Limited release on December 25, 2014. Nationwide release on January 16, 2015. Action/Biography/Drama. This film is rated R for strong and disturbing war violence, and language throughout including some sexual references. Runs 132 minutes. An American production. Directed by Clint Eastwood. Written by Jason Hall. Based on a book by Chris Kyle and Scott McEwen and Jim DeFelice. Cast: Bradley Cooper, Kyle Gallner, Ben Reed, Keir O’Donnell, Kevin Lacz, Jake McDorman, Cory Hardrict, Sienna Miller, Luke Grimes, Sammy Sheik, Mido Hamada, Sam Jaeger, and Chance Kelly.


By Alexander Diminiano

Clint Eastwood is a good director, but also an overrated one. Sure, there’s many films he’s made behind the camera that I thoroughly enjoyed–however, a good director gives us something for us to enjoy, whereas a great director gives us something for us to marvel at. With the exception of “Letters from Iwo Jima”, I’ve reacted to every Eastwood-directed movie the same way. Entertained, but expecting just a bit more.

My reaction has remained unchanged as of “American Sniper”. This film really connects with the emotions with its audience. The true story it recounts proves unmistakably poignant and exciting through Jason Hall’s screenplay. But how much of the screenplay was cut from the final product, I wonder? My immediate reaction once the credits started rolling was a disbelieving “That’s all?”

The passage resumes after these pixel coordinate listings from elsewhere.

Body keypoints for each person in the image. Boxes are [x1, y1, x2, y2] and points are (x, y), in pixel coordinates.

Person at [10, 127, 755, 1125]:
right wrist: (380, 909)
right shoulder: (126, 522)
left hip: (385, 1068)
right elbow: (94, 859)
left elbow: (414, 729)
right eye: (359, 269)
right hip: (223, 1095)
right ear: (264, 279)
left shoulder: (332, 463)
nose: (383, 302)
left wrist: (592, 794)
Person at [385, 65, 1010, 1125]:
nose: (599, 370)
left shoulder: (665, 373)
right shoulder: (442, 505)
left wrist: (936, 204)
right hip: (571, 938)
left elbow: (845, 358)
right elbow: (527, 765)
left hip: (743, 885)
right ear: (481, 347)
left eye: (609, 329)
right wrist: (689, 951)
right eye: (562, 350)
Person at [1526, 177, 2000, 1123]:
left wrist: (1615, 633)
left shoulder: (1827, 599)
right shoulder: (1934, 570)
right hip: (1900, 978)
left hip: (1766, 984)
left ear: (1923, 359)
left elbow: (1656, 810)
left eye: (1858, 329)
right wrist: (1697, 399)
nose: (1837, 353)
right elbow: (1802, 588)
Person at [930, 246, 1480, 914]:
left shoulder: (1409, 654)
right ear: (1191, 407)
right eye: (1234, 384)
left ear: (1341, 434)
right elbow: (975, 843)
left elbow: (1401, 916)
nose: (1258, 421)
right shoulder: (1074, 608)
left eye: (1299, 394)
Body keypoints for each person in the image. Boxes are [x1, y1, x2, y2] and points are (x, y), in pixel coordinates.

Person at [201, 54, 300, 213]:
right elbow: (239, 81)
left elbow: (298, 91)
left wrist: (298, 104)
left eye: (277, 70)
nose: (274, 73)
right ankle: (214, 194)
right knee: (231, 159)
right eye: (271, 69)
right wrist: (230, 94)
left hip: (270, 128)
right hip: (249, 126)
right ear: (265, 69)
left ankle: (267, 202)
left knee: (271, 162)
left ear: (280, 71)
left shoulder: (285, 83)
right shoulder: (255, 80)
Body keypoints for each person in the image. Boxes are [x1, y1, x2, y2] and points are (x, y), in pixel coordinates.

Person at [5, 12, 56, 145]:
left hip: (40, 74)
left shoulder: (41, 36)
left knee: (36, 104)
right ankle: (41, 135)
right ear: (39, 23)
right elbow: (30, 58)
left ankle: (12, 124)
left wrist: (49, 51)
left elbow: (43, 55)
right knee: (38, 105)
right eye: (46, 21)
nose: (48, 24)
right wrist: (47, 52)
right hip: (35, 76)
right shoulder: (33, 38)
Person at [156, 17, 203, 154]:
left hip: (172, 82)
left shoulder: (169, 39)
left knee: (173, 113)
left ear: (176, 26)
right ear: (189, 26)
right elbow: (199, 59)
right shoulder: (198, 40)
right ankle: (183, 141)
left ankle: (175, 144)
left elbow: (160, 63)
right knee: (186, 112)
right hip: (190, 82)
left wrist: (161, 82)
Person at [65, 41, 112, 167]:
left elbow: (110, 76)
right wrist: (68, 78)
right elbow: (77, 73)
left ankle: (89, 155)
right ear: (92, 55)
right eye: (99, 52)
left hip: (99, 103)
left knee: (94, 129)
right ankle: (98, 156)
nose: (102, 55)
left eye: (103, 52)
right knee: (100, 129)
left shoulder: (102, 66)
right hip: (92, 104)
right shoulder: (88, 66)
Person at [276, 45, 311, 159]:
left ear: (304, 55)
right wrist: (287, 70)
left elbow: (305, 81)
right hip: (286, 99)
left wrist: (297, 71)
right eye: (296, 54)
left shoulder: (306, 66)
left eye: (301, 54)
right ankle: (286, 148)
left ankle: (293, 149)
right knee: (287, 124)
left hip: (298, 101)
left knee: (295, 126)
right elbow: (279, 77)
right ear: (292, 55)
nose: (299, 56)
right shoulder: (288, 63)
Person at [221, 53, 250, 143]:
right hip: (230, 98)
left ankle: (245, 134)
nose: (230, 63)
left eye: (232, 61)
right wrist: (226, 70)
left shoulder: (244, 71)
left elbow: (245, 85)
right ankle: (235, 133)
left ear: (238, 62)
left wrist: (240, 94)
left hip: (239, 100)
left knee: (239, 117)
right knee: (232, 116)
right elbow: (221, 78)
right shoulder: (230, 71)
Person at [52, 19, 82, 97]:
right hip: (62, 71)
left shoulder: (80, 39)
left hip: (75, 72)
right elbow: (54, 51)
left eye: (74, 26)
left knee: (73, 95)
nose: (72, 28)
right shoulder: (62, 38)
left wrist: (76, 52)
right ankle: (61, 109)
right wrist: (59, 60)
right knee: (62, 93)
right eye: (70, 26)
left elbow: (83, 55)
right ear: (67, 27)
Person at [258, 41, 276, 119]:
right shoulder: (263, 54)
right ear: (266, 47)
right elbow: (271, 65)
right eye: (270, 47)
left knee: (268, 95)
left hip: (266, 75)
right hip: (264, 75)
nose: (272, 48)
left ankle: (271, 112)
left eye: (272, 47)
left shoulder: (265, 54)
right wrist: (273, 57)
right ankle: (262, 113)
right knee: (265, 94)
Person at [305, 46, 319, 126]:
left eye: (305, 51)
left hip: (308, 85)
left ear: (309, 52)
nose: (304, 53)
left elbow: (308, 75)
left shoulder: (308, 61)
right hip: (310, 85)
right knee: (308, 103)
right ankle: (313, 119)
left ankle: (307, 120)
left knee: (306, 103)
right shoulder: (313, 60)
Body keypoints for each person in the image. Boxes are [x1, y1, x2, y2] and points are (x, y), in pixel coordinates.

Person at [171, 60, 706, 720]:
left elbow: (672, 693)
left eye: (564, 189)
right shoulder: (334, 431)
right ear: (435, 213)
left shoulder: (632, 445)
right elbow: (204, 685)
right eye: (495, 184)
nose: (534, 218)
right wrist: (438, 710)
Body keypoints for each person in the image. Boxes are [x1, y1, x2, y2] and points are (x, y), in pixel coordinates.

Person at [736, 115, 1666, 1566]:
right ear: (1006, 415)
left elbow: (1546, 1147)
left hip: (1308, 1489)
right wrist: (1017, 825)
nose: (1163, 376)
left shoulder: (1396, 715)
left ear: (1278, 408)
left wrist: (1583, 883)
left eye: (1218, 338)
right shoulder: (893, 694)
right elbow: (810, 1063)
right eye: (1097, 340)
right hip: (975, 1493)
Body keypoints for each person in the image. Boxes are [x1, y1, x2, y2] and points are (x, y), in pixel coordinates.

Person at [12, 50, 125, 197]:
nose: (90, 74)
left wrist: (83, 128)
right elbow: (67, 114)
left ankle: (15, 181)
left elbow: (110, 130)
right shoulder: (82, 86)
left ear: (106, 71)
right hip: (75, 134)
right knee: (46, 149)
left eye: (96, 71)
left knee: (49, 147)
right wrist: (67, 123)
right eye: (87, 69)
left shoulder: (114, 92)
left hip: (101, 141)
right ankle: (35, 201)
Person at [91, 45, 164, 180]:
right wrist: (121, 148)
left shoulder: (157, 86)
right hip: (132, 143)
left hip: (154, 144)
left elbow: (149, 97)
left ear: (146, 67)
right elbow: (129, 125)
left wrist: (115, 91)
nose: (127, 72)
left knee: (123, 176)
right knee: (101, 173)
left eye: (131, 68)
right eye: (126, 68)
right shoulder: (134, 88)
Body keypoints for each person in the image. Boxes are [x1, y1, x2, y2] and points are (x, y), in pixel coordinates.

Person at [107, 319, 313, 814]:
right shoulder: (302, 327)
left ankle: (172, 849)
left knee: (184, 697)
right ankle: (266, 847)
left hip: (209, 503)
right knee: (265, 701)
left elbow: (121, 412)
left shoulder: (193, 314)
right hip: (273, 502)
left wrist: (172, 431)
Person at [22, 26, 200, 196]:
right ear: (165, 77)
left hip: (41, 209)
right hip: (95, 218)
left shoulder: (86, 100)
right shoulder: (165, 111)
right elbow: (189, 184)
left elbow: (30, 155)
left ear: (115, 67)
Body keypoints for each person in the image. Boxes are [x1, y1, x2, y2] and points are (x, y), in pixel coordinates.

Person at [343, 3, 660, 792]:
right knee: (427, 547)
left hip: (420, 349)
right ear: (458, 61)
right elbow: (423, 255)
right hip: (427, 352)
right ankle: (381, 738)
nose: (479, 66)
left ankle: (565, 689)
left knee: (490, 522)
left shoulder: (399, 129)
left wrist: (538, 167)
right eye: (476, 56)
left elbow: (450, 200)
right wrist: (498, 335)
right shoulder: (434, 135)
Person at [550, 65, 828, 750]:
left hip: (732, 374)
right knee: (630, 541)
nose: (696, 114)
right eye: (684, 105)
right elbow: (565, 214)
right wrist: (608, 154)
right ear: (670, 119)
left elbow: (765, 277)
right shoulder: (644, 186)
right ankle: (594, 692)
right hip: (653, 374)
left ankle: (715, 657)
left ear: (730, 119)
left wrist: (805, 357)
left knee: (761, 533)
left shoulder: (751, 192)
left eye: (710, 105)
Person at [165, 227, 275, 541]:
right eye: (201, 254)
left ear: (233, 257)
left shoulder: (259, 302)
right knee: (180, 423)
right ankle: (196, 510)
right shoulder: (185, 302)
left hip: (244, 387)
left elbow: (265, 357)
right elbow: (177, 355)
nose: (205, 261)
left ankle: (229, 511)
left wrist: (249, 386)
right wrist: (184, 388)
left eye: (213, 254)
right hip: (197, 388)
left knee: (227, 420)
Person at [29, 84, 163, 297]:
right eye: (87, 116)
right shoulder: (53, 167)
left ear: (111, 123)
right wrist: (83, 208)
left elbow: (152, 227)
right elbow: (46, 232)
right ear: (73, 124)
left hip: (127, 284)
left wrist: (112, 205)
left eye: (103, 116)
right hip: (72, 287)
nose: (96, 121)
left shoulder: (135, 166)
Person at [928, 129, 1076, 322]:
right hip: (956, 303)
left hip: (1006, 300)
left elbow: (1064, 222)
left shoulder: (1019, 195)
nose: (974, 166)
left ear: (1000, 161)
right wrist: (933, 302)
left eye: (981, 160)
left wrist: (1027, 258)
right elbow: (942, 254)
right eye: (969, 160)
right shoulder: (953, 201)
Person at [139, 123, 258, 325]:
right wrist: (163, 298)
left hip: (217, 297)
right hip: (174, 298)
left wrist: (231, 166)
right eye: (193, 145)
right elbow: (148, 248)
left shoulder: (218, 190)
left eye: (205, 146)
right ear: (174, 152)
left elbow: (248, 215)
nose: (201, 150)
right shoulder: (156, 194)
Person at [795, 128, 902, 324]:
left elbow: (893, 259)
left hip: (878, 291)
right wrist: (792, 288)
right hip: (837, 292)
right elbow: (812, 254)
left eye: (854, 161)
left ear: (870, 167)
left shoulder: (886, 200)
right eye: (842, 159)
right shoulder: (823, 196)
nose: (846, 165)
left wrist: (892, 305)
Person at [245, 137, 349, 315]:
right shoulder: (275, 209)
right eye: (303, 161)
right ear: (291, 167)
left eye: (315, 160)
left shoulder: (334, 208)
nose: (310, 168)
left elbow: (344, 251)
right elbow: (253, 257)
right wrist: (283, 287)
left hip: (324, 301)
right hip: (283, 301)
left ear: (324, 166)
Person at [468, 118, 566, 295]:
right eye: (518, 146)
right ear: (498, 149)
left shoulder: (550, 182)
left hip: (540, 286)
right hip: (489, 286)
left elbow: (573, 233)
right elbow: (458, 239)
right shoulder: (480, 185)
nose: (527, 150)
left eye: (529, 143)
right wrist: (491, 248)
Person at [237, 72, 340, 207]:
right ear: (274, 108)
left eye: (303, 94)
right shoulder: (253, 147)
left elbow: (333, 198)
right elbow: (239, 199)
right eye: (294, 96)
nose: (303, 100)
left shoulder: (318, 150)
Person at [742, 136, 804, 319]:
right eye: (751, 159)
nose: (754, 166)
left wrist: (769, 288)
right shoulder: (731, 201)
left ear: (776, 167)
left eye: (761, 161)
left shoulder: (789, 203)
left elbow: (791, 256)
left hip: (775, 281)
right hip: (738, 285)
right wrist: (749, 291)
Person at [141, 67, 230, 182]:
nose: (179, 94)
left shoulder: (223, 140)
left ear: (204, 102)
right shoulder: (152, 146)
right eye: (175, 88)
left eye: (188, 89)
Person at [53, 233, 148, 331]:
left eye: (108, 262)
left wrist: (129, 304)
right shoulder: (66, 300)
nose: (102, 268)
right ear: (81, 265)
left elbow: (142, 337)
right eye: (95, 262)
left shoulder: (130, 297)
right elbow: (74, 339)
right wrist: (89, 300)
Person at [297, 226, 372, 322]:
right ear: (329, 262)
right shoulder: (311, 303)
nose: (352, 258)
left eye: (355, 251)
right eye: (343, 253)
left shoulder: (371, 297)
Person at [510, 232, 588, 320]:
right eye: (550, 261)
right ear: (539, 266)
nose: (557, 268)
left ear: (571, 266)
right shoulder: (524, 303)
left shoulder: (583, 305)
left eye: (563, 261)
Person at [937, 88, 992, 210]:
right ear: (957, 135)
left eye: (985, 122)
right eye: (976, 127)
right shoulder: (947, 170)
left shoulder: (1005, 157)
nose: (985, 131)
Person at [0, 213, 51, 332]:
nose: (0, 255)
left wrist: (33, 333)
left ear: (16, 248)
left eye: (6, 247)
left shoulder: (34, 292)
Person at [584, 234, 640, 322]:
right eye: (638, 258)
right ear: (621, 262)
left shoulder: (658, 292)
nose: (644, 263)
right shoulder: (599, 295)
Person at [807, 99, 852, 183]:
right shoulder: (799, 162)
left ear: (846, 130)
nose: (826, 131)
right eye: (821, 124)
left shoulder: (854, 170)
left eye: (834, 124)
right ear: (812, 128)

It’s important to note that the title is “American Sniper”. The keyword is not “sniper,” and if it were, we wouldn’t have such an emotionally built movie. Chris Kyle (Bradley Cooper) may be the most lethal sniper in U.S. history, with 160 reported kills, and likely many more. But he doesn’t relish this statistic at all. In fact, what makes Kyle a respectable hero in “American Sniper” is that he dedicates himself to his country. This is a true patriot, a man who would never lay a finger on another human being if it weren’t to protect the United States of America. What’s saddest about this is watching Kyle come home from each tour of duty. He serves in four of them over in Iraq, and he never manages to return to his family as the same man he was before the war. Bradley Cooper performs convincingly as the man afflicted by post-traumatic stress disorder–the man who can never come home from war except physically.